Problems:
**A)** Please translate this sentence from the passage on the righteousness of God into Spanish: "Here I felt that I was altogether born again and had entered paradise itself through open gates."
**B)** Repeat everything in the passage on the righteousness of God from "And I extolled" down to "paradise. (LW 34:336-337)".

━━━━━ Selected extract ━━━━━

At last, by the mercy of God, meditating day and night, I gave heed to the context of the words, namely, “In it the righteousness of God is revealed, as it is written, ‘He who through faith is righteous shall live.’ ” There I began to understand that the righteousness of God is that by which the righteous lives by a gift of God, namely by faith. And this is the meaning: the righteousness of God is revealed by the gospel, namely, the passive righteousness with which merciful God justifies us by faith, as it is written, “He who through faith is righteous shall live.” Here I felt that I was altogether born again and had entered paradise itself through open gates. There a totally other face of the entire Scripture showed itself to me. Thereupon I ran through the Scriptures from memory. I also found in other terms an analogy, as, the work of God, that is, what God does in us, the power of God, with which he makes us strong, the wisdom of God, with which he makes us wise, the strength of God, the salvation of God, the glory of God.
And I extolled my sweetest word with a love as great as the hatred with which I had before hated the word “righteousness of God.” Thus that place in Paul was for me truly the gate to paradise. (LW 34:336-337)
Contrary to these tender autobiographical words, how did a coarse tale about Luther's bathroom habits find its way over to Catholic Answers and CARM? Is it just another one of those myths floating around cyberspace?

━━━━━ Records supplied ━━━━━

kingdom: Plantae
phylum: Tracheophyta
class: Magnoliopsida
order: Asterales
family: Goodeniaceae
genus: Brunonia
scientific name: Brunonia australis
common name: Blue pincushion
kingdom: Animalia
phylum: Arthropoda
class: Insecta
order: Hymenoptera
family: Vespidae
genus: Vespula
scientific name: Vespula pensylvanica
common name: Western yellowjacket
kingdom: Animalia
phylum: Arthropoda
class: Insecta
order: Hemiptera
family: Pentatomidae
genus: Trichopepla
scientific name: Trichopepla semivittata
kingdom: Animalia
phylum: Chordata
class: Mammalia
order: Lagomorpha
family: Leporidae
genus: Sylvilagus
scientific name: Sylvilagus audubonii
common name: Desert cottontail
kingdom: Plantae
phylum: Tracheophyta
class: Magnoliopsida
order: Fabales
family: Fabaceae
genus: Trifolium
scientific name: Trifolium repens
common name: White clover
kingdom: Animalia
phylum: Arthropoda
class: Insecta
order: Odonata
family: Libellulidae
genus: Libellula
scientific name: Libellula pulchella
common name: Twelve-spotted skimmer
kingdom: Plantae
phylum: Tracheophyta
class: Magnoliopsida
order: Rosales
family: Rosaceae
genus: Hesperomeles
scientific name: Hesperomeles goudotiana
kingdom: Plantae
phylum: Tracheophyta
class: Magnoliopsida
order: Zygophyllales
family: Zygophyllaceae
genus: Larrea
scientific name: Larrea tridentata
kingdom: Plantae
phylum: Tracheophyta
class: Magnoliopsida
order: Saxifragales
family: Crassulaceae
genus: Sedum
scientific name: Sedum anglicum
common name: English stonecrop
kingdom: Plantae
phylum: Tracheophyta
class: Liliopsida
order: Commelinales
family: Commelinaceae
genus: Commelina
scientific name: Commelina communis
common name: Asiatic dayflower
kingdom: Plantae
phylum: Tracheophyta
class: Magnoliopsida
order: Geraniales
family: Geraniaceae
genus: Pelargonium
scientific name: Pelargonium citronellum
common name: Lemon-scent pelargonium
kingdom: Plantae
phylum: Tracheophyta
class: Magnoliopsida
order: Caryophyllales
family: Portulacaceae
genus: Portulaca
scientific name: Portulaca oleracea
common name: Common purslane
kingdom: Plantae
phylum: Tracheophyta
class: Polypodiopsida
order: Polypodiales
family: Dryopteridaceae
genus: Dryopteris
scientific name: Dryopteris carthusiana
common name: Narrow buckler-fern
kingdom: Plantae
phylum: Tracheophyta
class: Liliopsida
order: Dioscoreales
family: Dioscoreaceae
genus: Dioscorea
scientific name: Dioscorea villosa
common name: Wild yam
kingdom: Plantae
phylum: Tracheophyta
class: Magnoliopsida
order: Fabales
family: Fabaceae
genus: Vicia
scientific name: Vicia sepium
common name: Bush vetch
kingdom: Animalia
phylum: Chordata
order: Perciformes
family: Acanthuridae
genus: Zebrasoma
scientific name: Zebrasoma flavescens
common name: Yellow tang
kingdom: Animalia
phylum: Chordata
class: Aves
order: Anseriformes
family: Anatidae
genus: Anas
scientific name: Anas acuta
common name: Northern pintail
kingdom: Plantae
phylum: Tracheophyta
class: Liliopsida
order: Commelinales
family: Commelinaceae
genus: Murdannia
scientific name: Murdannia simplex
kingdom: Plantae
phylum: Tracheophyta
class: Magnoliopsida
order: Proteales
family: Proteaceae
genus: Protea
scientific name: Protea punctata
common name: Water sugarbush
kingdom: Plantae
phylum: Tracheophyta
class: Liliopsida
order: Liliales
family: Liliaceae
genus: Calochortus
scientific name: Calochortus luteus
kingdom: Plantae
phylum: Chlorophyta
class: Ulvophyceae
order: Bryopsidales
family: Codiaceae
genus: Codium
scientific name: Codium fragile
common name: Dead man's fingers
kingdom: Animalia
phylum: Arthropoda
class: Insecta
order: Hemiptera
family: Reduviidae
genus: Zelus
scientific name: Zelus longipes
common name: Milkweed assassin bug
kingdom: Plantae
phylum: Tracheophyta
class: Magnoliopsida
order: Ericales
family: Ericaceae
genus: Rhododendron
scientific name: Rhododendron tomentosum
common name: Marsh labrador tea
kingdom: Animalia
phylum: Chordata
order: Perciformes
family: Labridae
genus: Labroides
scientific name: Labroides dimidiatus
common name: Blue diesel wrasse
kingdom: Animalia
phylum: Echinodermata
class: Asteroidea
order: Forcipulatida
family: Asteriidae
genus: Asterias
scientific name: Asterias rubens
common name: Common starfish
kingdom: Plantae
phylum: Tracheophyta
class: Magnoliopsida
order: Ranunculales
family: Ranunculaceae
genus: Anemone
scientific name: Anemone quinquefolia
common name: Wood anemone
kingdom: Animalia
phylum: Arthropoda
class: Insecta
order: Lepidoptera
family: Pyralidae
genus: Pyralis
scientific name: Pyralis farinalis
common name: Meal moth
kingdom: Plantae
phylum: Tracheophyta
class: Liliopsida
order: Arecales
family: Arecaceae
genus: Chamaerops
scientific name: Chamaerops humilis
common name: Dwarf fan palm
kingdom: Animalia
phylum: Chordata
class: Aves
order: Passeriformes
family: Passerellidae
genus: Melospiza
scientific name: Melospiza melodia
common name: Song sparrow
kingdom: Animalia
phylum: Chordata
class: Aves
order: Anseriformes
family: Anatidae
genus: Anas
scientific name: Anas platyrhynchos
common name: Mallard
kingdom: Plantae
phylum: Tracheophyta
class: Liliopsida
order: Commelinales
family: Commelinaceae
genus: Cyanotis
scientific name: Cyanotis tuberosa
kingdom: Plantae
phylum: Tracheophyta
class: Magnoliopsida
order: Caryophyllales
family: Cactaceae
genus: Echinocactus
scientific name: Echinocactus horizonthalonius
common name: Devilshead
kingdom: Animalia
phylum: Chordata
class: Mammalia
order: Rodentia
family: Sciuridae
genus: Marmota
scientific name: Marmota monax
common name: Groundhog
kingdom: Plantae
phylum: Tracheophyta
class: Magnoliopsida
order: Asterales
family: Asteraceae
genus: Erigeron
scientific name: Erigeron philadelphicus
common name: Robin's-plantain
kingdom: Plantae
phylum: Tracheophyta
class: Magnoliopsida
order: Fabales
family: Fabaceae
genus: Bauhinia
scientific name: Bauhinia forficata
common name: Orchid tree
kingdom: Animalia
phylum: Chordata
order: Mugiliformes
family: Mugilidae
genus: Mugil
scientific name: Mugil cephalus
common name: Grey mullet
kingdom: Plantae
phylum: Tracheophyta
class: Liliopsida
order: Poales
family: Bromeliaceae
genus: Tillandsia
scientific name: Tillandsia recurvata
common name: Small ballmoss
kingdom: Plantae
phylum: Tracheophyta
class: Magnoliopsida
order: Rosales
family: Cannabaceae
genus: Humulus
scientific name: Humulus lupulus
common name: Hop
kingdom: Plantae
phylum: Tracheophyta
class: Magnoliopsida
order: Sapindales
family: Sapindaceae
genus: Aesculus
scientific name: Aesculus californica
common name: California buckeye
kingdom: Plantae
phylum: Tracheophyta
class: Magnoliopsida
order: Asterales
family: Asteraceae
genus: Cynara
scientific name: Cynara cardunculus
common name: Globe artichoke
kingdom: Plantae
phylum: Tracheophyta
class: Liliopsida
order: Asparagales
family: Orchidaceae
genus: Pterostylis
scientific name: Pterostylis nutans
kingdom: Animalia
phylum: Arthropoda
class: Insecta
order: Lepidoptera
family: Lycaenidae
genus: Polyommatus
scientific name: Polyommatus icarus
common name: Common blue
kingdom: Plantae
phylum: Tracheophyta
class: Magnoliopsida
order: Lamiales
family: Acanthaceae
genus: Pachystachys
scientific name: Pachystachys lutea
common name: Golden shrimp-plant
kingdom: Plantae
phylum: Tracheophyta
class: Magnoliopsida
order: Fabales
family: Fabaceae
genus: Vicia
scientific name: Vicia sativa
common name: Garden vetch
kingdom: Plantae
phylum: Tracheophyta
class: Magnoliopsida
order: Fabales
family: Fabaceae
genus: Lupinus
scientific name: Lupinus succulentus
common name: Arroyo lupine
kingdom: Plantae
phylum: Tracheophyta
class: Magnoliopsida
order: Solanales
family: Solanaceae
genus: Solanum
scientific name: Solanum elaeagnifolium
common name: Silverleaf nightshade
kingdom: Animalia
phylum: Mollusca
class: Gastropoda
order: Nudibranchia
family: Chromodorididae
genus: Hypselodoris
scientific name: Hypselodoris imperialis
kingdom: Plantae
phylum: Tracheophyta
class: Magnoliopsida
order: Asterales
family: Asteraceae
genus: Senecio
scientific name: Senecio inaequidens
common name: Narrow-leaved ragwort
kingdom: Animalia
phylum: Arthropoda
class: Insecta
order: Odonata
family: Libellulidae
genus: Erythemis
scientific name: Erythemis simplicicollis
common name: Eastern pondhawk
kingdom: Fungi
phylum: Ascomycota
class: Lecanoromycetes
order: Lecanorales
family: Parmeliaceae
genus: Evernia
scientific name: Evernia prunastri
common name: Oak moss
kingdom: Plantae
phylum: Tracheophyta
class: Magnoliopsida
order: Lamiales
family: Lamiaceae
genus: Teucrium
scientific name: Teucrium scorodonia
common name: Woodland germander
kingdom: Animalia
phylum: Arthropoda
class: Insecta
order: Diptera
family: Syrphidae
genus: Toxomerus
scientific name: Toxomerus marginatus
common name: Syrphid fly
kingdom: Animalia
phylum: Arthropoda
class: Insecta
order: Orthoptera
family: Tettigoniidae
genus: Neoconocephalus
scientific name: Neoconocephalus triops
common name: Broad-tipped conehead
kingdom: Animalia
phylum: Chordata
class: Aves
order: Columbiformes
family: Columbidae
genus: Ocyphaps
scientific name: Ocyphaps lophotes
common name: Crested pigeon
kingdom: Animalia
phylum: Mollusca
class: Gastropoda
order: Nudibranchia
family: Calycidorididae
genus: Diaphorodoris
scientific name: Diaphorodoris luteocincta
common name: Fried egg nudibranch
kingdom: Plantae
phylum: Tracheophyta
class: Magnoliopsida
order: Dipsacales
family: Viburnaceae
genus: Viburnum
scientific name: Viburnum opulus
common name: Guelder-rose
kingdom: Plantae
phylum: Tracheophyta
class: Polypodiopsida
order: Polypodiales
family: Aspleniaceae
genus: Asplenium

━━━━━

Answers to the tasks:
**A)** Aquí sentí que había nacido de nuevo por completo y que había entrado en el paraíso mismo por puertas abiertas.

**B)**
And I extolled my sweetest word with a love as great as the hatred with which I had before hated the word “righteousness of God.” Thus that place in Paul was for me truly the gate to paradise. (LW 34:336-337)